▶ PROBLEM
The response should be an exact copy of every record.

------------------------------------

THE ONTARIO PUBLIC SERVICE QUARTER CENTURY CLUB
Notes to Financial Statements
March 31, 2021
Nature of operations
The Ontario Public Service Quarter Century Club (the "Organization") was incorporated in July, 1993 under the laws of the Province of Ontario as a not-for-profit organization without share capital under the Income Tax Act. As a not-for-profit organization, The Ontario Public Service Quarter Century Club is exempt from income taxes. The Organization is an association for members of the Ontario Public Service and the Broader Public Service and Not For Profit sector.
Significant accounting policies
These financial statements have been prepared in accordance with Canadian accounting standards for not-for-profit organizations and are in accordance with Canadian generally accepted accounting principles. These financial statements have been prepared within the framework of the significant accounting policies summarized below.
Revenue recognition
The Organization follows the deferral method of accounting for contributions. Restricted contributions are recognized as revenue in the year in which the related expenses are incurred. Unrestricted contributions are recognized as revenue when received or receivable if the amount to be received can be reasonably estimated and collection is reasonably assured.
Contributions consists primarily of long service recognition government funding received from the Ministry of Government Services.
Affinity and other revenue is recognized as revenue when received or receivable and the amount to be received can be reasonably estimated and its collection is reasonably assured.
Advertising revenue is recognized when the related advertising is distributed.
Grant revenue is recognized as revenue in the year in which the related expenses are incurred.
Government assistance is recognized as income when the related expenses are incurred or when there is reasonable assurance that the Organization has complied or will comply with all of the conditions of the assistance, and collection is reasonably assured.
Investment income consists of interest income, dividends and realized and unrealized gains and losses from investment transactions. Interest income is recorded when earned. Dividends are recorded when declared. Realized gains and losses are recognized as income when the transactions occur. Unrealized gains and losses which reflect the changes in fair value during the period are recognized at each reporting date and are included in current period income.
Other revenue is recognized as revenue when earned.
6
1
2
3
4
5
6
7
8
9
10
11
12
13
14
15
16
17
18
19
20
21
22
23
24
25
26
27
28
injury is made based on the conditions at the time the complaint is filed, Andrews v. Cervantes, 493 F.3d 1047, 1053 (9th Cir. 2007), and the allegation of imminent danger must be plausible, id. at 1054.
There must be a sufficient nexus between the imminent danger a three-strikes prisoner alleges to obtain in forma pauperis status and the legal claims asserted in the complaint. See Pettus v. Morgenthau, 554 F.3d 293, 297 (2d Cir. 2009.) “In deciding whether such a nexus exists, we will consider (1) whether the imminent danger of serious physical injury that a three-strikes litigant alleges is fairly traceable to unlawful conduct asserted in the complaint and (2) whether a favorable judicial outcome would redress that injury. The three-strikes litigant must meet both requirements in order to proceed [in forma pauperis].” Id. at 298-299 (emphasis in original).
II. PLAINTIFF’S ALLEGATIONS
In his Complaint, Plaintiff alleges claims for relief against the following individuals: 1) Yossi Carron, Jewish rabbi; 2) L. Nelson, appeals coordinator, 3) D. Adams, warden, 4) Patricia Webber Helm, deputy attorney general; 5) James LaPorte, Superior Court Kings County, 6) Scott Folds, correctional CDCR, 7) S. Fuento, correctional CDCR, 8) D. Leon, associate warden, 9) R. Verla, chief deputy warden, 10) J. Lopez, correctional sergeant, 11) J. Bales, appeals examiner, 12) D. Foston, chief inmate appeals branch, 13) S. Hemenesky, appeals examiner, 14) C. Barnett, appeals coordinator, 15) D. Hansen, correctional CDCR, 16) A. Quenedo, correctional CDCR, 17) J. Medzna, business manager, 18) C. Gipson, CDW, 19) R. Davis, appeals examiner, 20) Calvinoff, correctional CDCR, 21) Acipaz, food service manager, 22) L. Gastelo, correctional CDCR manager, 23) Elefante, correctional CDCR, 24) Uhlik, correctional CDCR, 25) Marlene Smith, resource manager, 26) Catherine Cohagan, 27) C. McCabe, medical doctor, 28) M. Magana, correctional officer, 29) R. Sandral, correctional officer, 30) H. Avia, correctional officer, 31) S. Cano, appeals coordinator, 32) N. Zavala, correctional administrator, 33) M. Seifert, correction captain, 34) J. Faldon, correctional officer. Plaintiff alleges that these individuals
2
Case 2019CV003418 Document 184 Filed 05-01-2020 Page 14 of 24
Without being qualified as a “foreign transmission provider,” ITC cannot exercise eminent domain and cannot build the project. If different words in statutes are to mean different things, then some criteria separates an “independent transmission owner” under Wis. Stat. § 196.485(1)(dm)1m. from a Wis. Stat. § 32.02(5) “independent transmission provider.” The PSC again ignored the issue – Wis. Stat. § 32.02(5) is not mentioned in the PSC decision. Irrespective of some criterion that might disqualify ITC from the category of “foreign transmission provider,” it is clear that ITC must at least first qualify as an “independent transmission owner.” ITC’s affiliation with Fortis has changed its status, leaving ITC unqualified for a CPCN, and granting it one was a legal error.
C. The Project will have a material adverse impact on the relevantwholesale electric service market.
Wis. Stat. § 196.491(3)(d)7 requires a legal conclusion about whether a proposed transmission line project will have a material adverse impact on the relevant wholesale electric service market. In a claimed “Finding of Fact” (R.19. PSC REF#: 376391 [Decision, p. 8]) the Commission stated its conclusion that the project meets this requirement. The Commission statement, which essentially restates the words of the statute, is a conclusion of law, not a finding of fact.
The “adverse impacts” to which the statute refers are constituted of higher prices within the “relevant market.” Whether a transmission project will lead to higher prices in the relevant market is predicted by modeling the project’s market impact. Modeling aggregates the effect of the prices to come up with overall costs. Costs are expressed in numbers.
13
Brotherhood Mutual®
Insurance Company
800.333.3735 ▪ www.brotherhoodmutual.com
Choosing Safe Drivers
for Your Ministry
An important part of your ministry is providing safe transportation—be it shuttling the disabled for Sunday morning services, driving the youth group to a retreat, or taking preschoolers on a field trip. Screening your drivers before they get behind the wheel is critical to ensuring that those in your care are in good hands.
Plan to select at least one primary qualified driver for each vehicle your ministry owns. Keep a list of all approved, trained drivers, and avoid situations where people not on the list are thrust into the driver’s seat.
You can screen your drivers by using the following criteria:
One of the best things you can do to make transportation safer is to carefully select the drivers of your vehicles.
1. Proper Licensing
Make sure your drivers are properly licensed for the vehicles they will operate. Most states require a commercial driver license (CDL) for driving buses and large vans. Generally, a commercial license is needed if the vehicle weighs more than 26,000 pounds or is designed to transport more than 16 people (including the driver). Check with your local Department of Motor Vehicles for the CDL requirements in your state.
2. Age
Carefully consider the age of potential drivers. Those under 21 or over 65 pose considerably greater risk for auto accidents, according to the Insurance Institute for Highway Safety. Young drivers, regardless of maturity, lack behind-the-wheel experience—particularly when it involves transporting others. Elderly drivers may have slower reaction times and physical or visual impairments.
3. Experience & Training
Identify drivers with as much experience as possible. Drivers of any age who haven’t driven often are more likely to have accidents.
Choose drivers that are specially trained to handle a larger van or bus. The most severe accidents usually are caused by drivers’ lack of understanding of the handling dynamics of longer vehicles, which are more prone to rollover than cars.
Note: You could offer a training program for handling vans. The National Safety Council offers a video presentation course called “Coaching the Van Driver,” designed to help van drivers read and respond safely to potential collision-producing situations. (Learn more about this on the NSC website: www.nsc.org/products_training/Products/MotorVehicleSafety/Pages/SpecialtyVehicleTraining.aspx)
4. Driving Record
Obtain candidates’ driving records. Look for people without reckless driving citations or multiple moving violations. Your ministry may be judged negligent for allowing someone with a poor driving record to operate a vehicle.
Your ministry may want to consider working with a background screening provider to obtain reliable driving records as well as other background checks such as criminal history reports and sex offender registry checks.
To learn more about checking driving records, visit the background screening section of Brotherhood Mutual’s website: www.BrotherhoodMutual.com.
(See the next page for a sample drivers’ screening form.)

------------------------------------

▶ ANSWER SPACE
THE ONTARIO PUBLIC SERVICE QUARTER CENTURY CLUB
Notes to Financial Statements
March 31, 2021
Nature of operations
The Ontario Public Service Quarter Century Club (the "Organization") was incorporated in July, 1993 under the laws of the Province of Ontario as a not-for-profit organization without share capital under the Income Tax Act. As a not-for-profit organization, The Ontario Public Service Quarter Century Club is exempt from income taxes. The Organization is an association for members of the Ontario Public Service and the Broader Public Service and Not For Profit sector.
Significant accounting policies
These financial statements have been prepared in accordance with Canadian accounting standards for not-for-profit organizations and are in accordance with Canadian generally accepted accounting principles. These financial statements have been prepared within the framework of the significant accounting policies summarized below.
Revenue recognition
The Organization follows the deferral method of accounting for contributions. Restricted contributions are recognized as revenue in the year in which the related expenses are incurred. Unrestricted contributions are recognized as revenue when received or receivable if the amount to be received can be reasonably estimated and collection is reasonably assured.
Contributions consists primarily of long service recognition government funding received from the Ministry of Government Services.
Affinity and other revenue is recognized as revenue when received or receivable and the amount to be received can be reasonably estimated and its collection is reasonably assured.
Advertising revenue is recognized when the related advertising is distributed.
Grant revenue is recognized as revenue in the year in which the related expenses are incurred.
Government assistance is recognized as income when the related expenses are incurred or when there is reasonable assurance that the Organization has complied or will comply with all of the conditions of the assistance, and collection is reasonably assured.
Investment income consists of interest income, dividends and realized and unrealized gains and losses from investment transactions. Interest income is recorded when earned. Dividends are recorded when declared. Realized gains and losses are recognized as income when the transactions occur. Unrealized gains and losses which reflect the changes in fair value during the period are recognized at each reporting date and are included in current period income.
Other revenue is recognized as revenue when earned.
6
1
2
3
4
5
6
7
8
9
10
11
12
13
14
15
16
17
18
19
20
21
22
23
24
25
26
27
28
injury is made based on the conditions at the time the complaint is filed, Andrews v. Cervantes, 493 F.3d 1047, 1053 (9th Cir. 2007), and the allegation of imminent danger must be plausible, id. at 1054.
There must be a sufficient nexus between the imminent danger a three-strikes prisoner alleges to obtain in forma pauperis status and the legal claims asserted in the complaint. See Pettus v. Morgenthau, 554 F.3d 293, 297 (2d Cir. 2009.) “In deciding whether such a nexus exists, we will consider (1) whether the imminent danger of serious physical injury that a three-strikes litigant alleges is fairly traceable to unlawful conduct asserted in the complaint and (2) whether a favorable judicial outcome would redress that injury. The three-strikes litigant must meet both requirements in order to proceed [in forma pauperis].” Id. at 298-299 (emphasis in original).
II. PLAINTIFF’S ALLEGATIONS
In his Complaint, Plaintiff alleges claims for relief against the following individuals: 1) Yossi Carron, Jewish rabbi; 2) L. Nelson, appeals coordinator, 3) D. Adams, warden, 4) Patricia Webber Helm, deputy attorney general; 5) James LaPorte, Superior Court Kings County, 6) Scott Folds, correctional CDCR, 7) S. Fuento, correctional CDCR, 8) D. Leon, associate warden, 9) R. Verla, chief deputy warden, 10) J. Lopez, correctional sergeant, 11) J. Bales, appeals examiner, 12) D. Foston, chief inmate appeals branch, 13) S. Hemenesky, appeals examiner, 14) C. Barnett, appeals coordinator, 15) D. Hansen, correctional CDCR, 16) A. Quenedo, correctional CDCR, 17) J. Medzna, business manager, 18) C. Gipson, CDW, 19) R. Davis, appeals examiner, 20) Calvinoff, correctional CDCR, 21) Acipaz, food service manager, 22) L. Gastelo, correctional CDCR manager, 23) Elefante, correctional CDCR, 24) Uhlik, correctional CDCR, 25) Marlene Smith, resource manager, 26) Catherine Cohagan, 27) C. McCabe, medical doctor, 28) M. Magana, correctional officer, 29) R. Sandral, correctional officer, 30) H. Avia, correctional officer, 31) S. Cano, appeals coordinator, 32) N. Zavala, correctional administrator, 33) M. Seifert, correction captain, 34) J. Faldon, correctional officer. Plaintiff alleges that these individuals
2
Case 2019CV003418 Document 184 Filed 05-01-2020 Page 14 of 24
Without being qualified as a “foreign transmission provider,” ITC cannot exercise eminent domain and cannot build the project. If different words in statutes are to mean different things, then some criteria separates an “independent transmission owner” under Wis. Stat. § 196.485(1)(dm)1m. from a Wis. Stat. § 32.02(5) “independent transmission provider.” The PSC again ignored the issue – Wis. Stat. § 32.02(5) is not mentioned in the PSC decision. Irrespective of some criterion that might disqualify ITC from the category of “foreign transmission provider,” it is clear that ITC must at least first qualify as an “independent transmission owner.” ITC’s affiliation with Fortis has changed its status, leaving ITC unqualified for a CPCN, and granting it one was a legal error.
C. The Project will have a material adverse impact on the relevantwholesale electric service market.
Wis. Stat. § 196.491(3)(d)7 requires a legal conclusion about whether a proposed transmission line project will have a material adverse impact on the relevant wholesale electric service market. In a claimed “Finding of Fact” (R.19. PSC REF#: 376391 [Decision, p. 8]) the Commission stated its conclusion that the project meets this requirement. The Commission statement, which essentially restates the words of the statute, is a conclusion of law, not a finding of fact.
The “adverse impacts” to which the statute refers are constituted of higher prices within the “relevant market.” Whether a transmission project will lead to higher prices in the relevant market is predicted by modeling the project’s market impact. Modeling aggregates the effect of the prices to come up with overall costs. Costs are expressed in numbers.
13
Brotherhood Mutual®
Insurance Company
800.333.3735 ▪ www.brotherhoodmutual.com
Choosing Safe Drivers
for Your Ministry
An important part of your ministry is providing safe transportation—be it shuttling the disabled for Sunday morning services, driving the youth group to a retreat, or taking preschoolers on a field trip. Screening your drivers before they get behind the wheel is critical to ensuring that those in your care are in good hands.
Plan to select at least one primary qualified driver for each vehicle your ministry owns. Keep a list of all approved, trained drivers, and avoid situations where people not on the list are thrust into the driver’s seat.
You can screen your drivers by using the following criteria:
One of the best things you can do to make transportation safer is to carefully select the drivers of your vehicles.
1. Proper Licensing
Make sure your drivers are properly licensed for the vehicles they will operate. Most states require a commercial driver license (CDL) for driving buses and large vans. Generally, a commercial license is needed if the vehicle weighs more than 26,000 pounds or is designed to transport more than 16 people (including the driver). Check with your local Department of Motor Vehicles for the CDL requirements in your state.
2. Age
Carefully consider the age of potential drivers. Those under 21 or over 65 pose considerably greater risk for auto accidents, according to the Insurance Institute for Highway Safety. Young drivers, regardless of maturity, lack behind-the-wheel experience—particularly when it involves transporting others. Elderly drivers may have slower reaction times and physical or visual impairments.
3. Experience & Training
Identify drivers with as much experience as possible. Drivers of any age who haven’t driven often are more likely to have accidents.
Choose drivers that are specially trained to handle a larger van or bus. The most severe accidents usually are caused by drivers’ lack of understanding of the handling dynamics of longer vehicles, which are more prone to rollover than cars.
Note: You could offer a training program for handling vans. The National Safety Council offers a video presentation course called “Coaching the Van Driver,” designed to help van drivers read and respond safely to potential collision-producing situations. (Learn more about this on the NSC website: www.nsc.org/products_training/Products/MotorVehicleSafety/Pages/SpecialtyVehicleTraining.aspx)
4. Driving Record
Obtain candidates’ driving records. Look for people without reckless driving citations or multiple moving violations. Your ministry may be judged negligent for allowing someone with a poor driving record to operate a vehicle.
Your ministry may want to consider working with a background screening provider to obtain reliable driving records as well as other background checks such as criminal history reports and sex offender registry checks.
To learn more about checking driving records, visit the background screening section of Brotherhood Mutual’s website: www.BrotherhoodMutual.com.
(See the next page for a sample drivers’ screening form.)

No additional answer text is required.